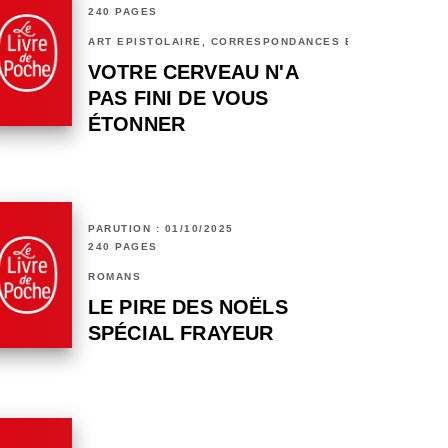
240 PAGES
ART ÉPISTOLAIRE, CORRESPONDANCES ET CHRONIQUES
VOTRE CERVEAU N'A
PAS FINI DE VOUS
ÉTONNER
PARUTION : 01/10/2025
240 PAGES
ROMANS
LE PIRE DES NOËLS
SPÉCIAL FRAYEUR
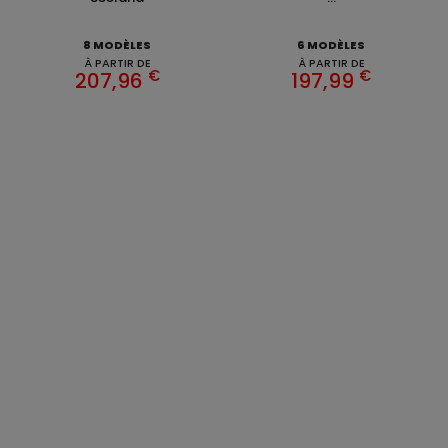
8 MODÈLES
6 MODÈLES
À PARTIR DE
À PARTIR DE
€
€
207,96
197,99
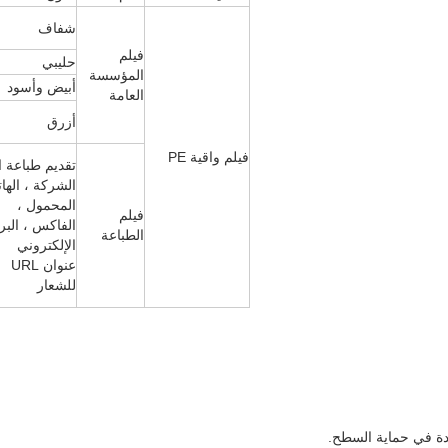
شفاف
فيلم
حليبي
المؤسسة
أبيض وأسود
العامة
أزرق
فيلم واقية PE
تقديم طباعة 
الشركة ، الها
المحمول ،
فيلم
الفاكس ، البر
الطباعة
الإلكتروني
عنوان URL
للشعار
دة في حماية السطح.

════════

Assignment
Please arrange the text lines in the data above as a numbered list, leaving out the pictures and any blank lines.

Task response
1. 240 PAGES
2. ART ÉPISTOLAIRE, CORRESPONDANCES ET CHRONIQUES
3. VOTRE CERVEAU N'A
4. PAS FINI DE VOUS
5. ÉTONNER
6. PARUTION : 01/10/2025
7. 240 PAGES
8. ROMANS
9. LE PIRE DES NOËLS
10. SPÉCIAL FRAYEUR
11. 8 MODÈLES
12. 6 MODÈLES
13. À PARTIR DE
14. À PARTIR DE
15. €
16. €
17. 207,96
18. 197,99
19. شفاف
20. فيلم
21. حليبي
22. المؤسسة
23. أبيض وأسود
24. العامة
25. أزرق
26. فيلم واقية PE
27. تقديم طباعة 
28. الشركة ، الها
29. المحمول ،
30. فيلم
31. الفاكس ، البر
32. الطباعة
33. الإلكتروني
34. عنوان URL
35. للشعار
36. دة في حماية السطح.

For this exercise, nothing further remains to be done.